Biznes INTERIA.PL na Twitterze. Dołącz do nas i czytaj informacje gospodarcze
Rano w radiu TOK FM, Jadwiga Emilewicz, wicepremier i minister rozwoju mówiła, że ma nadzieję, że Komisja Europejska wyda zgodę na uruchomienie programu pomocowego dla dużych w najbliższych godzinach, dniach.
Jak dodała, w ubiegłym tygodniu przesyłane zostały ostatnie wyjaśnienia do Komisji Europejskiej. - - Zobowiązanie, jakie usłyszałam, to był początek tego tygodnia.

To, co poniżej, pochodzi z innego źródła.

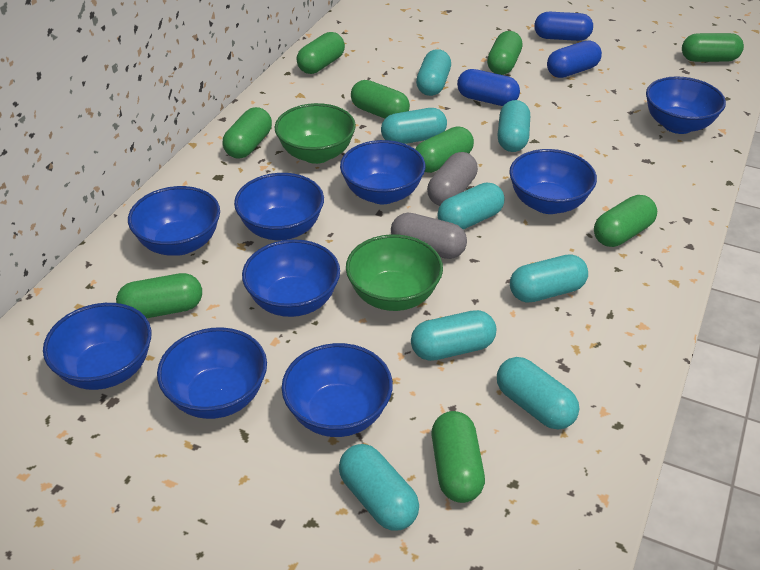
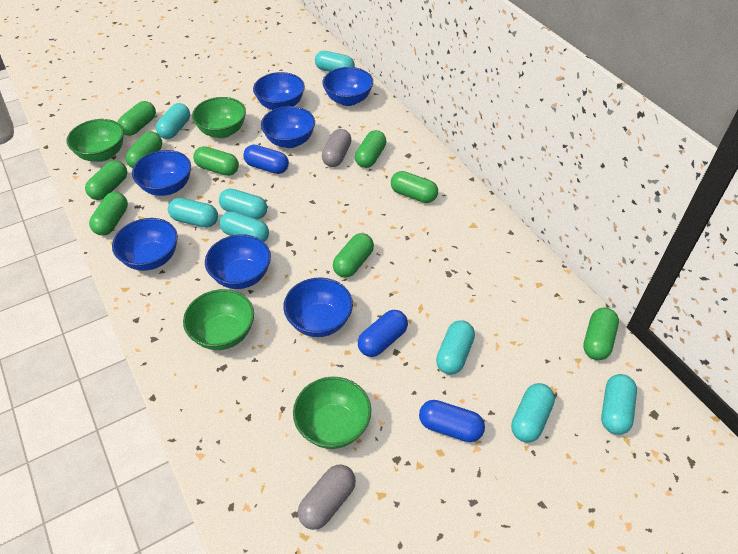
blue bowl: [43,303,151,390] [128,186,220,256] [157,327,267,419] [234,173,324,241] [242,239,340,317] [281,343,393,437] [340,140,425,204] [509,149,597,214] [646,76,726,134] = 9 -> [112,218,178,271] [132,150,191,196] [205,234,271,289] [253,72,305,110] [261,106,315,148] [283,277,353,337] [322,67,373,106] = 7
green bowl: [275,103,356,164] [346,234,443,311] = 2 -> [67,119,124,162] [183,289,254,350] [192,97,246,138] [293,377,371,449] = 4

Czekamy, ja mam nadzieję, że w tych najbliższych godzinach, dniach, to zatwierdzenie będzie - powiedziała Emilewicz.
Do tej pory został uruchomiony program w ramach tarczy finansowej na 75 mld zł, a pula 25 mld zł skierowana dla dużych firm, czeka właśnie na akceptację Komisji Europejskiej.
Tarczy Finansowa PFR to największy i najbardziej skuteczny antykryzysowy instrument ratujący polskie firmy i miejsca pracy. Mikro, małe i średnie firmy korzystają z tej pomocy od 29 kwietnia i do tej pory wypłacono już 34 mld zł subwencji, skorzystało z nich 170 tys. firm, zatrudniających 1,7 mln pracowników.
Piotr Bujak, główny ekonomista PKO BP
Negatywne skutki dalszego przeciągania wydania tej decyzji przez Komisję Europejską mogą być bardzo złe, bo każdy tydzień braku z płynności czy nawet braku pewności, że te środki będą dostarczone, jest niebezpieczny dla przetrwania firm w obecnych warunkach.
Niepokojące i niezrozumiałe jest to, że dla całego programu o stosunkowo umiarkowanej wartości, zgoda KE jest oczekiwana tak długo, a w tym samym czasie są bardzo szybko wydawane decyzje dotyczące podobnych kwot pomocy dla pojedynczych podmiotów, np. dla Air France o wartości 7 mld euro. Jest to o tyle dziwne, że w przypadku programu o łącznej wartości 25 mld zł skierowanego do wszystkich dużych firm, zagrożenie z punktu widzenia zasad działania jednolitego rynku jest przecież niższe niż w przypadku gigantycznej pomocy dla pojedynczych firm z rynku europejskiego.
Brak potrzebnej zgody i co za tym idzie brak możliwości uruchomienia programu dla dużych firm może uderzyć po pierwsze w te firmy i miliony miejsc pracy, a po drugie w cały ekosystem dostawców i odbiorców, bo może uruchomić efekt domina.